Of all the election results due in on Thursday night, those for the Scottish Parliament
may be the most significant. Labour’s Scottish base, which has been the party’s bedrock for almost 50 years, seems to be dissolving.
Two more opinion polls yesterday gave details. One, in the Mail on Sunday in Scotland, gave the SNP a ten point lead on the constituency vote and a six point lead on the list vote: this would give the Nationalists 62 seats to Labour’s 51.
With the Greens on course to pick up three seats according to the Progressive Opinion poll, Alex Salmond would have enough votes to hit the magic 65 he needs for a majority to pass his independence referendum bill.
The second poll, by YouGov for Scotland on Sunday, gave the SNP a narrower lead: eight points on the constituency vote and two points on the list vote.
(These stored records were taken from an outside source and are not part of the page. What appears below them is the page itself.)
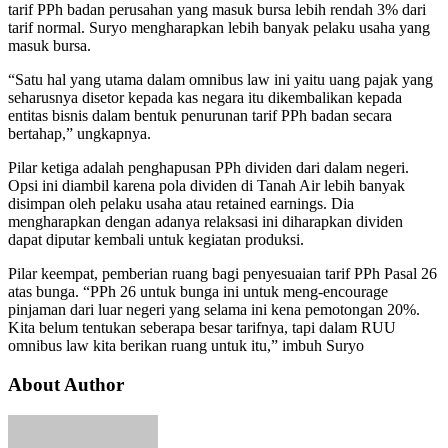
tarif PPh badan perusahan yang masuk bursa lebih rendah 3% dari
tarif normal. Suryo mengharapkan lebih banyak pelaku usaha yang
masuk bursa.
“Satu hal yang utama dalam omnibus law ini yaitu uang pajak yang
seharusnya disetor kepada kas negara itu dikembalikan kepada
entitas bisnis dalam bentuk penurunan tarif PPh badan secara
bertahap,” ungkapnya.
Pilar ketiga adalah penghapusan PPh dividen dari dalam negeri.
Opsi ini diambil karena pola dividen di Tanah Air lebih banyak
disimpan oleh pelaku usaha atau retained earnings. Dia
mengharapkan dengan adanya relaksasi ini diharapkan dividen
dapat diputar kembali untuk kegiatan produksi.
Pilar keempat, pemberian ruang bagi penyesuaian tarif PPh Pasal 26
atas bunga. “PPh 26 untuk bunga ini untuk meng-encourage
pinjaman dari luar negeri yang selama ini kena pemotongan 20%.
Kita belum tentukan seberapa besar tarifnya, tapi dalam RUU
omnibus law kita berikan ruang untuk itu,” imbuh Suryo
About Author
This would give the SNP 55 seats to Labour’s 48 — still comfortably enough for Salmond to remain First Minister and deny Ed Miliband the Scottish comeback that many had been taking for granted only a few weeks ago.
For Labour, the postmortem has already begun – with Labour Uncut publishing a particularly scathing assessment here. But is it too early for the obits? Party insiders tend to believe the YouGov poll more than the Progressive Opinion one. There is a feeling that the SNP will win the election, but with an eventual margin of about seven seats — not the 11 or more suggested by other polls.
The YouGov poll has actually caused a buoyant mood in SNP headquarters. They were worried that the succession of polls which gave the Nationalists a commanding lead over Labour would lead to complacency and keep some Nationalist supporters at home.
Now, though, the race looks on again — which means they should have less trouble getting their vote out.
But that hasn’t been all the bad news for Labour. No fewer than four Sunday newspapers backed the SNP, in various ways. The News of the World, The Sunday Express, Scotland on Sunday and The Sunday Herald all came out in favour of Mr Salmond as First Minister. The NotW was amongst this curious breed of unionists-for-Salmond: they’re against independence (as are most Scots) but support the SNP as the best party to govern within the union.
The Nationalists have also started wheeling out big name backers too. Business entrepreneur Sir Tom Farmer, former Scotland football manager Craig Brown, Audrey Baxter of the Baxter Food Group and rising star actor Martin Compston have all declared themselves supporters of Mr Salmond’s re-election plan in the last few days.
Labour’s problem is that it has been totally out-played in this election campaign. It’s anti-Tory message, blended with its dewy-eyed promise of a return to large-scale industrial apprenticeships and full employment just didn’t ring true.
It is the SNP’s claim that it would move Scotland forward to a new era based on renewables, an industry which would not just power the country, but provide the jobs and an industrial base too, that appears to have struck more of a chord with voters. The SNP’s message was seen as modern and forward-thinking, Labour’s as old-fashioned and backwards looking.
Last-minute appearances by Labour heavyweights like Ed Miliband and Ed Balls may have solidified the traditional Labour vote, but that hasn’t been Labour’s problem.
The party’s traditional voters will turn out and back it on Thursday. But all those disillusioned Lib Dems who want to protest about their party’s coalition deal and all those middle-class Scots who cannot bring themselves to vote Tory, those voters seem to be going over to the SNP.
Those are the voters Labour needed to win this election. Those are the voters the party has failed to persuade.
When John Reid was asked why there were so many Scots in the Labour frontbench, he’d reply that the party was cut back it its heartlands in 1983 and 1987, so the leaders in 1992 had — by definition — to come from some pretty safe Labour territory. We will see on Friday if Scotland still comes under that category.